> **Raw data**:

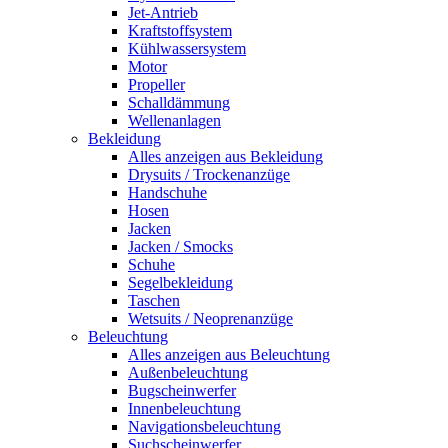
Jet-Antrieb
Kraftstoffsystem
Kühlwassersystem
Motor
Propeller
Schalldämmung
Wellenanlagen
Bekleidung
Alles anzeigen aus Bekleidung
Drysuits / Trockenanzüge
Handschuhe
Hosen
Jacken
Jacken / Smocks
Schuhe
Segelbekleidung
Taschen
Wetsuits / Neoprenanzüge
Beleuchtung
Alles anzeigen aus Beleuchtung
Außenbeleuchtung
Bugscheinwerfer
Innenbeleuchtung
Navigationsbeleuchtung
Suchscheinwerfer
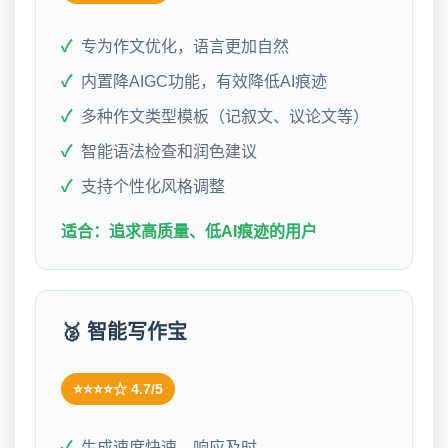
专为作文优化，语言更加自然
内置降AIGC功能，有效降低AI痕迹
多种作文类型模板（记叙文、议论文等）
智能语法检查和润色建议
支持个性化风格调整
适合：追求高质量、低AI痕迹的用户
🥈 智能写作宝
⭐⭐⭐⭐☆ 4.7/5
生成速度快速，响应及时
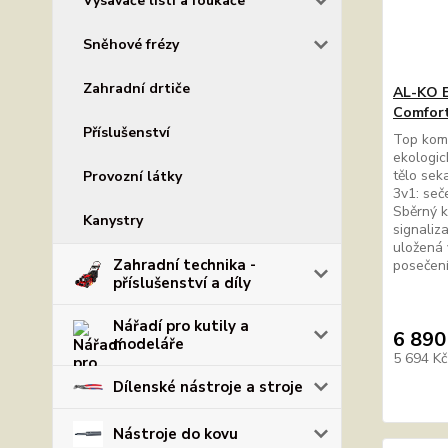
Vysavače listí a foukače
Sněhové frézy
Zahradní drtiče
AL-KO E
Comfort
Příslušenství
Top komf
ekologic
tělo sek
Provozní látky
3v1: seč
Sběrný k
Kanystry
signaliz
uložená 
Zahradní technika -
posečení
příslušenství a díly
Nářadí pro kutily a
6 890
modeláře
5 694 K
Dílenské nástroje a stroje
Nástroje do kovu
==
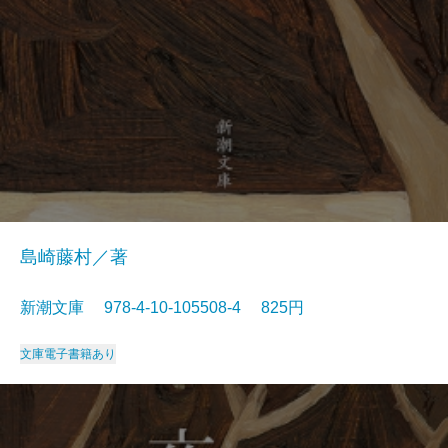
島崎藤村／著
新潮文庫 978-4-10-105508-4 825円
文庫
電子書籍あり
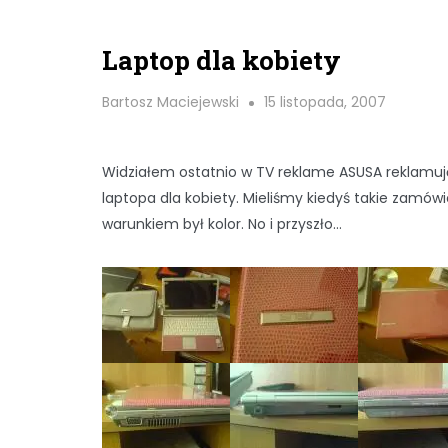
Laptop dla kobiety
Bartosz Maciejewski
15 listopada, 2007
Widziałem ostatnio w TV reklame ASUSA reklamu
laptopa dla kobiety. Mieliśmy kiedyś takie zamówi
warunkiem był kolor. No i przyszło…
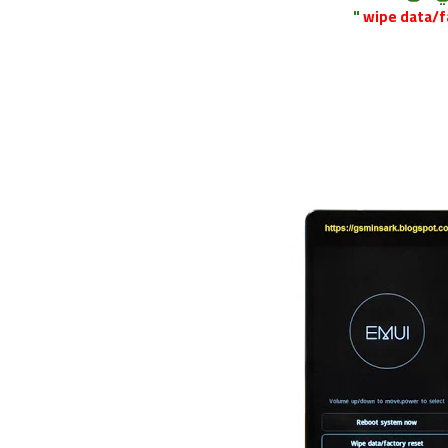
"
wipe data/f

> **Problem to solve**:
Pictures aside, print exactly the lines above starting with the one containing "Jet-Antrieb" and going on through the one containing "Vysavače listí a foukače".

> **Output of the task**:
Jet-Antrieb
Kraftstoffsystem
Kühlwassersystem
Motor
Propeller
Schalldämmung
Wellenanlagen
Bekleidung
Alles anzeigen aus Bekleidung
Drysuits / Trockenanzüge
Handschuhe
Hosen
Jacken
Jacken / Smocks
Schuhe
Segelbekleidung
Taschen
Wetsuits / Neoprenanzüge
Beleuchtung
Alles anzeigen aus Beleuchtung
Außenbeleuchtung
Bugscheinwerfer
Innenbeleuchtung
Navigationsbeleuchtung
Suchscheinwerfer
专为作文优化，语言更加自然
内置降AIGC功能，有效降低AI痕迹
多种作文类型模板（记叙文、议论文等）
智能语法检查和润色建议
支持个性化风格调整
适合：追求高质量、低AI痕迹的用户
🥈 智能写作宝
⭐⭐⭐⭐☆ 4.7/5
生成速度快速，响应及时
Vysavače listí a foukače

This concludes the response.